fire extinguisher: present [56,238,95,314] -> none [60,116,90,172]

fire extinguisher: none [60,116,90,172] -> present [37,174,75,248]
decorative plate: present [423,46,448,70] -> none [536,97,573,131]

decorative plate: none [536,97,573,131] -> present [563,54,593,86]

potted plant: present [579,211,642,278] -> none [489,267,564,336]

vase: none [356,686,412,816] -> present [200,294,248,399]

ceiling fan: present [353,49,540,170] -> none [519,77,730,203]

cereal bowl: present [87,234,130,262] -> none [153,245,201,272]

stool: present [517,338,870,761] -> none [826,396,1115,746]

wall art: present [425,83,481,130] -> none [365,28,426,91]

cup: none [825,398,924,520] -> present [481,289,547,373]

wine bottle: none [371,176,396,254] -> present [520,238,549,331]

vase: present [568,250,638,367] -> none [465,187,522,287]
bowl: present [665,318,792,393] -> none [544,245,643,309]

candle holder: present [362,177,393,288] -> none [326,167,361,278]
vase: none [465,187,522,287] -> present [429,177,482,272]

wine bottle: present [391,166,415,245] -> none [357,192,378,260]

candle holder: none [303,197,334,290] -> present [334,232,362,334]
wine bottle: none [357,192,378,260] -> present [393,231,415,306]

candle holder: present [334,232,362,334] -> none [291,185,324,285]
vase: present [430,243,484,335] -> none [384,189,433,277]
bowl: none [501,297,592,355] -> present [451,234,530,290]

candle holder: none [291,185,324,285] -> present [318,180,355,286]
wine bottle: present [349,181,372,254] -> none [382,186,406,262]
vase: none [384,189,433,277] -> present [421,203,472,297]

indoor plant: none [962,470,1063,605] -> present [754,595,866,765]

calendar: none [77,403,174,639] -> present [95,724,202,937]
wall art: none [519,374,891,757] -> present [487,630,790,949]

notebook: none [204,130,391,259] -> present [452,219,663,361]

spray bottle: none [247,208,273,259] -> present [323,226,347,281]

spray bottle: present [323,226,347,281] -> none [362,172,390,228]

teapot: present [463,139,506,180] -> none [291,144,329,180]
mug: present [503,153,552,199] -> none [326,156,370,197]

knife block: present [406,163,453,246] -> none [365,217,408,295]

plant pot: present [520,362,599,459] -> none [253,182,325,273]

■ **Your task**
Output exactly the lines of the data that run from the one containing "wall art: none" to the very last line, and no others.

■ **Task response**
wall art: none [519,374,891,757] -> present [487,630,790,949]

notebook: none [204,130,391,259] -> present [452,219,663,361]

spray bottle: none [247,208,273,259] -> present [323,226,347,281]

spray bottle: present [323,226,347,281] -> none [362,172,390,228]

teapot: present [463,139,506,180] -> none [291,144,329,180]
mug: present [503,153,552,199] -> none [326,156,370,197]

knife block: present [406,163,453,246] -> none [365,217,408,295]

plant pot: present [520,362,599,459] -> none [253,182,325,273]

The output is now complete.